* **To-do item**
In the rows below, put everything from the line containing "Photo de Dieu et du Yantra" down to the line containing "Mala Making Supplies", both included, into a JSON list of strings. Use one string per line and leave out blank lines.

* **Extracted entries**
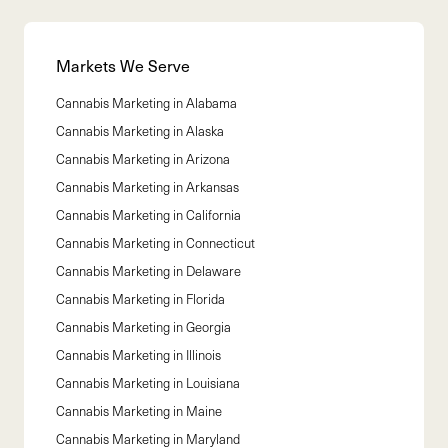
Markets We Serve
Cannabis Marketing in
Alabama
Cannabis Marketing in
Alaska
Cannabis Marketing in
Arizona
Cannabis Marketing in
Arkansas
Cannabis Marketing in
California
Cannabis Marketing in
Connecticut
Cannabis Marketing in
Delaware
Cannabis Marketing in
Florida
Cannabis Marketing in
Georgia
Cannabis Marketing in
Illinois
Cannabis Marketing in
Louisiana
Cannabis Marketing in
Maine
Cannabis Marketing in
Maryland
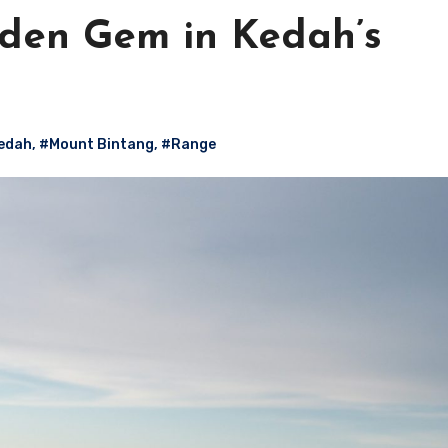
dden Gem in Kedah’s
edah
,
#Mount Bintang
,
#Range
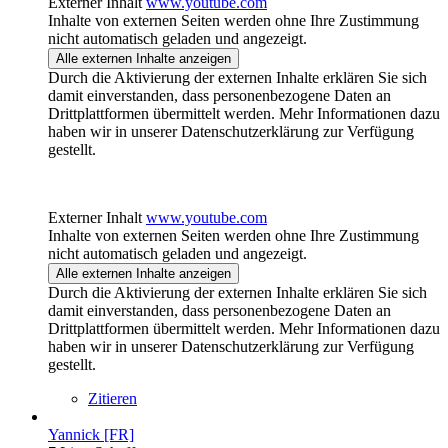
Externer Inhalt
www.youtube.com
Inhalte von externen Seiten werden ohne Ihre Zustimmung
nicht automatisch geladen und angezeigt.
Alle externen Inhalte anzeigen
Durch die Aktivierung der externen Inhalte erklären Sie sich
damit einverstanden, dass personenbezogene Daten an
Drittplattformen übermittelt werden. Mehr Informationen dazu
haben wir in unserer Datenschutzerklärung zur Verfügung
gestellt.
Externer Inhalt
www.youtube.com
Inhalte von externen Seiten werden ohne Ihre Zustimmung
nicht automatisch geladen und angezeigt.
Alle externen Inhalte anzeigen
Durch die Aktivierung der externen Inhalte erklären Sie sich
damit einverstanden, dass personenbezogene Daten an
Drittplattformen übermittelt werden. Mehr Informationen dazu
haben wir in unserer Datenschutzerklärung zur Verfügung
gestellt.
Zitieren
Yannick [FR]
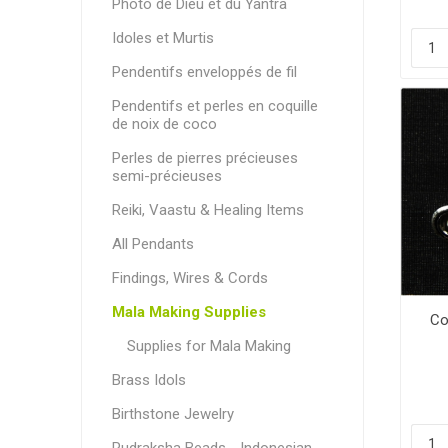
Photo de Dieu et du Yantra
Idoles et Murtis
Pendentifs enveloppés de fil
Pendentifs et perles en coquille
de noix de coco
Perles de pierres précieuses
semi-précieuses
Reiki, Vaastu & Healing Items
All Pendants
Findings, Wires & Cords
Mala Making Supplies
Co
Supplies for Mala Making
Brass Idols
Birthstone Jewelry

* **Solution for this problem**
[
  "Photo de Dieu et du Yantra",
  "Idoles et Murtis",
  "Pendentifs enveloppés de fil",
  "Pendentifs et perles en coquille",
  "de noix de coco",
  "Perles de pierres précieuses",
  "semi-précieuses",
  "Reiki, Vaastu & Healing Items",
  "All Pendants",
  "Findings, Wires & Cords",
  "Mala Making Supplies"
]